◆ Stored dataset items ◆
------------------------------------------------------------

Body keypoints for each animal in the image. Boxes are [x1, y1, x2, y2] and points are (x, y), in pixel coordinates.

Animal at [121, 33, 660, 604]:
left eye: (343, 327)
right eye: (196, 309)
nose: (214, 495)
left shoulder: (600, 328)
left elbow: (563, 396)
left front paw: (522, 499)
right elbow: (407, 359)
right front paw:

------------------------------------------------------------

◆ Your objective ◆
Using the entries above, work out the number of lines containing the string "left", and supply only that number.

◆ Response to the task ◆
4